_Gegebene Auflistung_
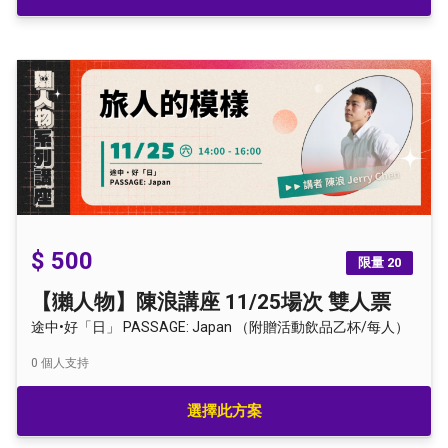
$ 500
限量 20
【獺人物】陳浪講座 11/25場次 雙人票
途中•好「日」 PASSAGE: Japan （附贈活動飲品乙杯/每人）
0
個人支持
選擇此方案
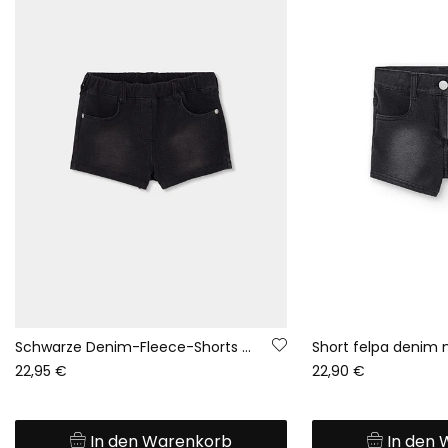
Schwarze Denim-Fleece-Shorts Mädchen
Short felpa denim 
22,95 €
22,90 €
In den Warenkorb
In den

---

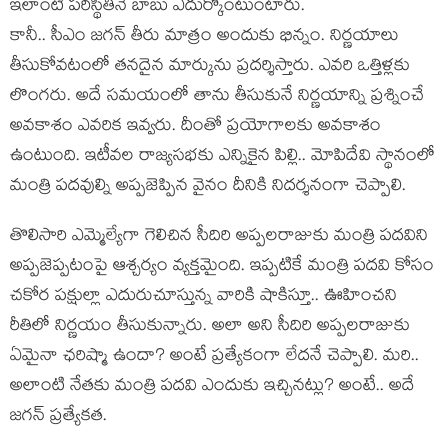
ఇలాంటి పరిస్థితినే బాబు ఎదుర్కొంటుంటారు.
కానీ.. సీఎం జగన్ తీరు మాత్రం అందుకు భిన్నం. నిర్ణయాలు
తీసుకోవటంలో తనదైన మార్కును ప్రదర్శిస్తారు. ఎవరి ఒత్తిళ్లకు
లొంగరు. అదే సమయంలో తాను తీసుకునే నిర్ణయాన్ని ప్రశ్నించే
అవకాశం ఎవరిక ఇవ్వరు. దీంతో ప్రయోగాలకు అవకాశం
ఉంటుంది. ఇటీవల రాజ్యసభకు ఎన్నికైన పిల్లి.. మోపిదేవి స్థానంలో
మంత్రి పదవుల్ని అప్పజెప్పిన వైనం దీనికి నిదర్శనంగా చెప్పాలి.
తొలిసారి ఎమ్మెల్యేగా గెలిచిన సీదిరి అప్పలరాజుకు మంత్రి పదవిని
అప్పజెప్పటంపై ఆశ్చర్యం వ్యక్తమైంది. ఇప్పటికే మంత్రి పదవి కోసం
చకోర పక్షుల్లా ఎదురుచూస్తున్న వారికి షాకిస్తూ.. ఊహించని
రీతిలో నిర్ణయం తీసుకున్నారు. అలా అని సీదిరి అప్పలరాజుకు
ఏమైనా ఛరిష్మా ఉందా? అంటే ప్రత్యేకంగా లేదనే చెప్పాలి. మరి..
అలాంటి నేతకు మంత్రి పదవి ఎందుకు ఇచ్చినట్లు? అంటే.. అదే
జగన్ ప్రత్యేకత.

_Aufgabe_
Ermittle bitte jede Zeile der Auflistung oben, in der die Zeichenfolge „Shorts“ vorkommt, und schreibe diese Zeilen vollständig ab. Achte dabei auf Groß- und Kleinschreibung.

_Antwort_
Schwarze Denim-Fleece-Shorts Mädchen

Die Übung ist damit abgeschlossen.